In Brazil, Carla found the conditions to live independently, working during the day and singing at night. Yet others who migrate find that their lives do not turn out as they expected. Circulation is complex, especially when initiated due to crisis.
Next up, Kerri-Anne Sheehy (University of Southern Queensland) discussed her work with a choir in Towoomba that includes migrant and non-migrant women. The choir was founded in 2006 in response to tensions involving local responses to an increased settlement of African refugees, including tensions between Aboriginal and Sudanese youth. It now has members from a range of countries, including the United Kingdom, South Korea, Japan, and India. Chorists learn to sing songs from around the world in numerous languages to put all members on the same level of having to learn new repertoires and skills. Members are not expected to be able to sing well; the core group "carries" the others. Kerri-Anne discussed how the choir is intended as "a happy, healing place" that allows members to express their emotions and form community.
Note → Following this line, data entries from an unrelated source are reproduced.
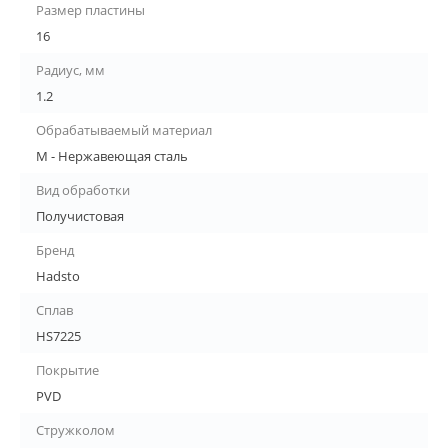
Размер пластины
16
Радиус, мм
1.2
Обрабатываемый материал
M - Нержавеющая сталь
Вид обработки
Получистовая
Бренд
Hadsto
Сплав
HS7225
Покрытие
PVD
Стружколом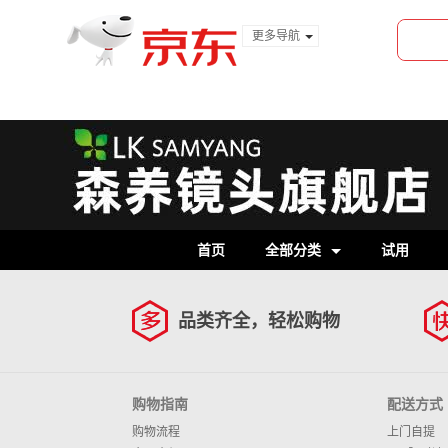
更多导航
服装城
食品
金融
首页
全部分类
试用
品类齐全，轻松购物
购物指南
配送方式
购物流程
上门自提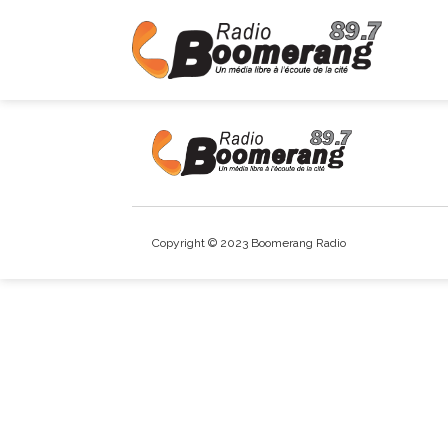
Copyright © 2023 Boomerang Radio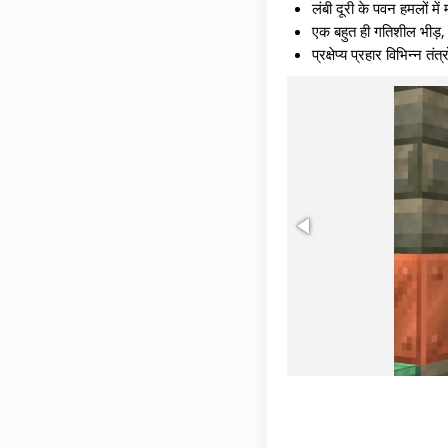
लंबी दूरी के पवन हमलों में 
एक बहुत ही गतिशील भीड़
प्रक्षेप्य प्रहार विभिन्न त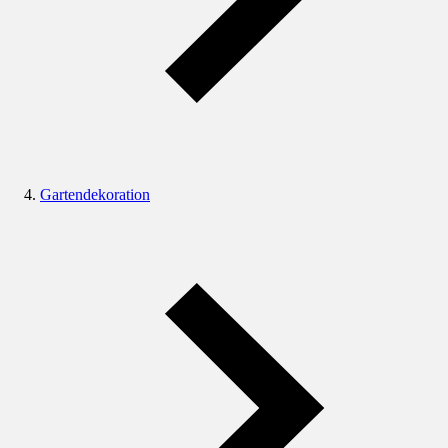
Gartendekoration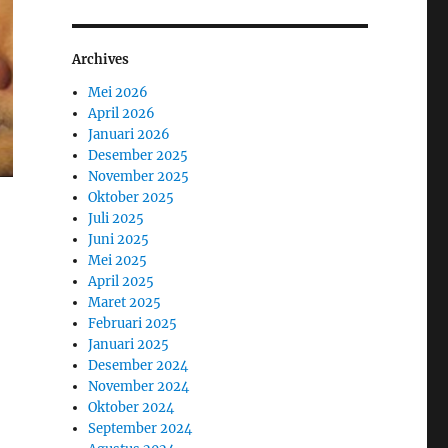
Archives
Mei 2026
April 2026
Januari 2026
Desember 2025
November 2025
Oktober 2025
Juli 2025
Juni 2025
Mei 2025
April 2025
Maret 2025
Februari 2025
Januari 2025
Desember 2024
November 2024
Oktober 2024
September 2024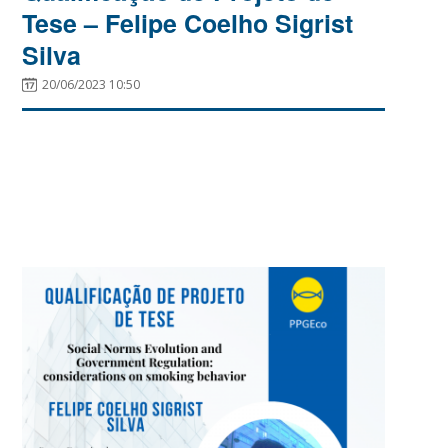
Tese – Felipe Coelho Sigrist
Silva
20/06/2023 10:50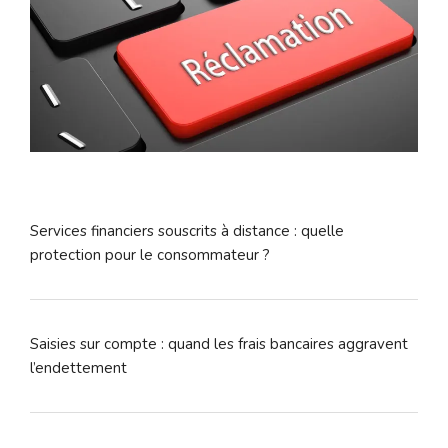
Services financiers souscrits à distance : quelle
protection pour le consommateur ?
Saisies sur compte : quand les frais bancaires aggravent
l’endettement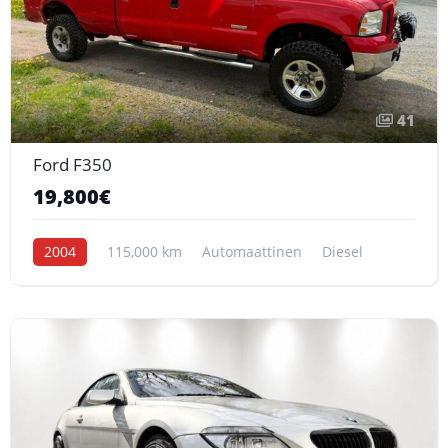
41
Ford F350
19,800€
2004
115,000 km
Automaattinen
Diesel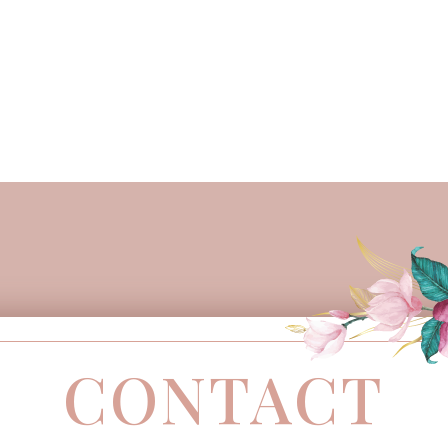
CONTACT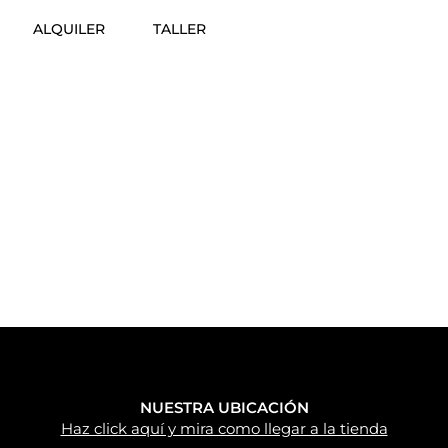
ALQUILER
TALLER
NUESTRA UBICACIÓN
Haz click aquí y mira como llegar a la tienda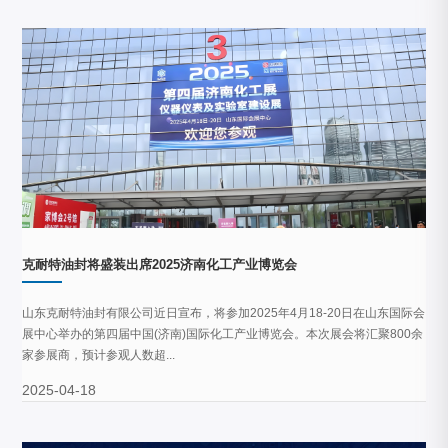
克耐特油封将盛装出席2025济南化工产业博览会
山东克耐特油封有限公司近日宣布，将参加2025年4月18-20日在山东国际会
展中心举办的第四届中国(济南)国际化工产业博览会。本次展会将汇聚800余
家参展商，预计参观人数超...
2025-04-18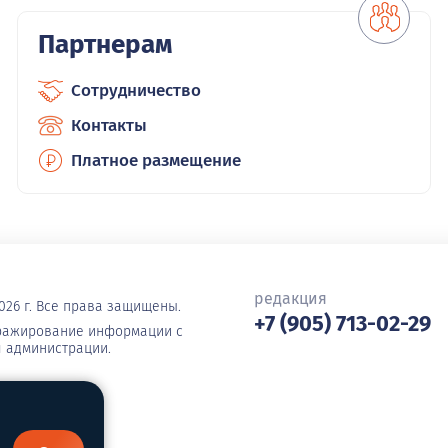
Партнерам
Сотрудничество
Контакты
Платное размещение
редакция
026 г. Все права защищены.
+7 (905) 713-02-29
иражирование информации с
я администрации.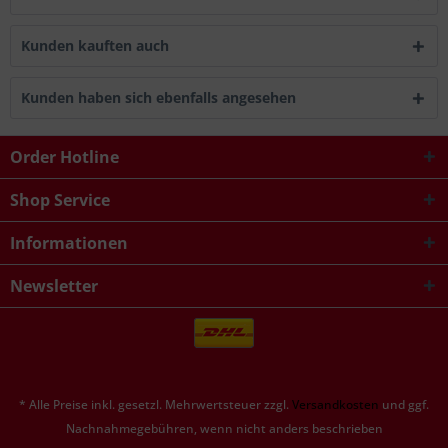
Kunden kauften auch
Kunden haben sich ebenfalls angesehen
Order Hotline
Shop Service
Informationen
Newsletter
* Alle Preise inkl. gesetzl. Mehrwertsteuer zzgl.
Versandkosten
und ggf.
Nachnahmegebühren, wenn nicht anders beschrieben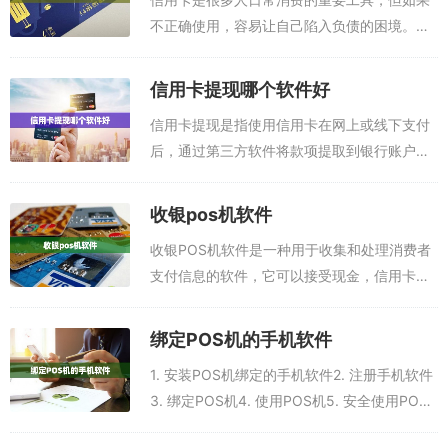
不正确使用，容易让自己陷入负债的困境。因
此，掌握正确刷信用卡的技巧是很重要的。本
文下面为大家分享五款可以刷信用卡的app，
信用卡提现哪个软件好
任意一款都可以把信用卡里的额度刷出来，...
信用卡提现是指使用信用卡在网上或线下支付
后，通过第三方软件将款项提取到银行账户。
信用卡提现是一种支付方式，它可以帮助用户
快速获取资金，满足突发需求。本文下面为大
收银pos机软件
家分享两款可以刷信用卡的app，任意一款...
收银POS机软件是一种用于收集和处理消费者
支付信息的软件，它可以接受现金，信用卡，
借记卡和其他电子支付方式，并将其记录在账
户中以备稍后查阅。收银POS机软件可以用于
绑定POS机的手机软件
在商店、餐馆和其他零售环境中的交易。...
1. 安装POS机绑定的手机软件2. 注册手机软件
3. 绑定POS机4. 使用POS机5. 安全使用POS
机是今天购物付款的主要方式，绑定POS机的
Finally, Heather Horst (RMIT) presented ethnographic material on how Jamaicans use sound to cope with their anxiety about violence. Jamaica's sky-high crime rates have compelled people to fortify their houses, but creating "security" isn't just about installing bars. Jamaicans also use sound to establish a presence in absentia, turning on radios throughout their houses when they are going out. This way, the houses will seem occupied and are (they hope) less likely to be robbed. The "architecture of fear" therefore includes a range of aesthetic practices–visual, audial, tactile–with "an interplay between the various senses."
What can we conclude from this diverse range of papers? While the topic is an ambitiously large one, all the papers demonstrated how crisis is not just a failure or reduction of circulation, as we might conceptualize it if we focused solely on economic crisis. Rather, the people who appear in these stories put in an equal amount of effort to arrest the movement of people and things (such as preventing theft or settling in one place). Furthermore, people use a range of material and immaterial means to control whether things circulate, where they circulate, and for how long. When it comes to human emotions and preferences, increases in circulation are not always desirable.